Ionir, a software-defined storage startup, came out of stealth today with the news that it has bagged $11m in A-series funding.
The company has developed Data Teleport, a container storage platform that manages Kubernetes workloads in the cloud. This software is based on Magellan, which was developed by Reduxio, a startup that appears to have died (see our 2019 write-up of the company).
Reduxio’s website is 404ing today and at least four execs are now working at Ionir, including CEO Jacob Cherian and co-founder and CTO Nir Peleg.
Reduxio took in $50.4m in VC funding since its inception in 2012. Ionir’s investors include Jerusalem Venture Partners (JVP) alongside C5 Capital, a UK VC, which both previously invested in Reduxio. Under the “once bitten, twice shy” rubric they must really believe in the company. Also, it does no harm that enterprise container app storage is a hot technology right now, as Storage’s Portworx acquisition last week, and NetApp’s Project Astra developments, show.
Ionir thinks storage for containers needs to be containerised itself and not provided by links to external silos. Container mobility is limited without accelerated data migration.
Ionir CEO Jacob Cherian today said that with Data Teleport, “persistent volumes can be moved or copied between Kubernetes clusters and clouds in under 40 seconds independent of the size of the volume or the amount of data involved.”

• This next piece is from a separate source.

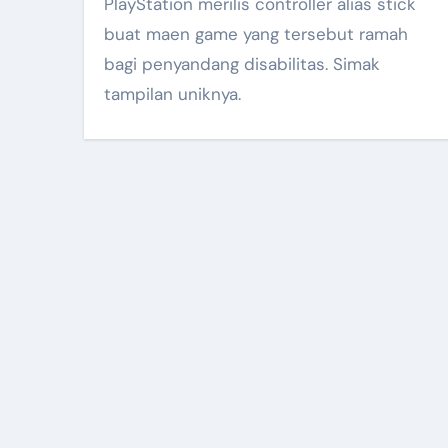
PlayStation merilis controller alias stick
buat maen game yang tersebut ramah
bagi penyandang disabilitas. Simak
tampilan uniknya.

The idea is that containers are mobile across systems in the on-premises and public cloud worlds. This is fine so long as the containers are stateless and have no data associated with them. However, most enterprise apps are stateful and rely on reading and writing persistent data. When the containers move the data associated with them also move. This can be time-consuming especially when the network is slow and the data large.
DataTeleport makes a clone of the data using metadata references, and ships the clone description to the target site. That takes about 40 seconds. The migrated container can then be instantiated and access the data as if it were all present in the target system (which it is not). But desired bits of data on the source system are moved over first.
Cherian blogs: “For read operations, a combination of global deduplication, compression and smart prefetch is used to minimise the read-on-demand and the overall amount of data transferred between the clusters.”
“All write operations (which tend to be latency sensitive) are executed on the target, dismissing the need for invalidation on the source.”
This means that the time to access data on the target system varies between fast – meaning it’s present – and slow, meaning it’s still on the source system waiting to be migrated. This is similar to data being present or not in a cache.
Ionir said Data Teleport will support future interfaces and technologies without the need for forklift upgrades.